• Extracted data:
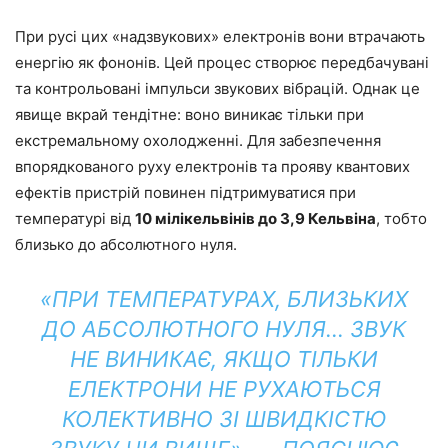
При русі цих «надзвукових» електронів вони втрачають
енергію як фононів. Цей процес створює передбачувані
та контрольовані імпульси звукових вібрацій. Однак це
явище вкрай тендітне: воно виникає тільки при
екстремальному охолодженні. Для забезпечення
впорядкованого руху електронів та прояву квантових
ефектів пристрій повинен підтримуватися при
температурі від
10 мілікельвінів до 3,9 Кельвіна
, тобто
близько до абсолютного нуля.
«ПРИ ТЕМПЕРАТУРАХ, БЛИЗЬКИХ
ДО АБСОЛЮТНОГО НУЛЯ… ЗВУК
НЕ ВИНИКАЄ, ЯКЩО ТІЛЬКИ
ЕЛЕКТРОНИ НЕ РУХАЮТЬСЯ
КОЛЕКТИВНО ЗІ ШВИДКІСТЮ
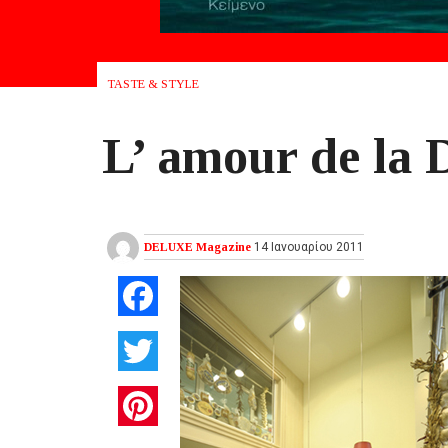
TASTE & STYLE
L’ amour de la 
DELUXE Magazine
14 Ιανουαρίου 2011
Facebook
Twitter
Pinterest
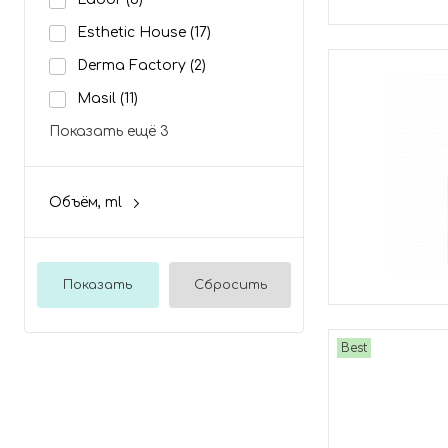
Esthetic House
(17)
Derma Factory
(2)
Masil
(11)
Показать ещё 3
Объём, ml
Показать
Сбросить
Best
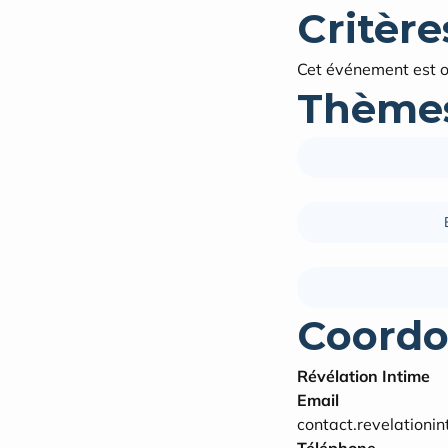
Critères
Cet événement est o
Thèmes
Coordo
Révélation Intime
Email
contact.revelation
Téléphone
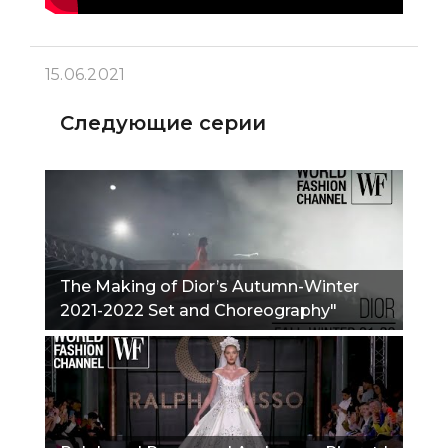
15.06.2021
Следующие серии
The Making of Dior’s Autumn-Winter
2021-2022 Set and Choreography"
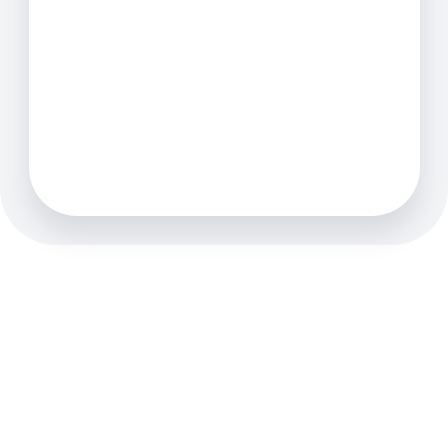
saltos verticales. Proporcionan datos
objetivos para medir la fuerza, la potencia, la
calidad del movimiento y las asimetrías, tanto
en rehabilitación como en preparación física.
Más información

• Request: Word for word, restate all of the records. Exclude the pictures.

• Answer for the task:
При русі цих «надзвукових» електронів вони втрачають
енергію як фононів. Цей процес створює передбачувані
та контрольовані імпульси звукових вібрацій. Однак це
явище вкрай тендітне: воно виникає тільки при
екстремальному охолодженні. Для забезпечення
впорядкованого руху електронів та прояву квантових
ефектів пристрій повинен підтримуватися при
температурі від
10 мілікельвінів до 3,9 Кельвіна
, тобто
близько до абсолютного нуля.
«ПРИ ТЕМПЕРАТУРАХ, БЛИЗЬКИХ
ДО АБСОЛЮТНОГО НУЛЯ… ЗВУК
НЕ ВИНИКАЄ, ЯКЩО ТІЛЬКИ
ЕЛЕКТРОНИ НЕ РУХАЮТЬСЯ
КОЛЕКТИВНО ЗІ ШВИДКІСТЮ
TASTE & STYLE
L’ amour de la 
DELUXE Magazine
14 Ιανουαρίου 2011
Facebook
Twitter
Pinterest
Esthetic House
(17)
Derma Factory
(2)
Masil
(11)
Показать ещё 3
Объём, ml
Показать
Сбросить
Best
Critères
Cet événement est o
Thèmes
Coordo
Révélation Intime
Email
contact.revelation
Téléphone
15.06.2021
Следующие серии
The Making of Dior’s Autumn-Winter
2021-2022 Set and Choreography"
saltos verticales. Proporcionan datos
objetivos para medir la fuerza, la potencia, la
calidad del movimiento y las asimetrías, tanto
en rehabilitación como en preparación física.
Más información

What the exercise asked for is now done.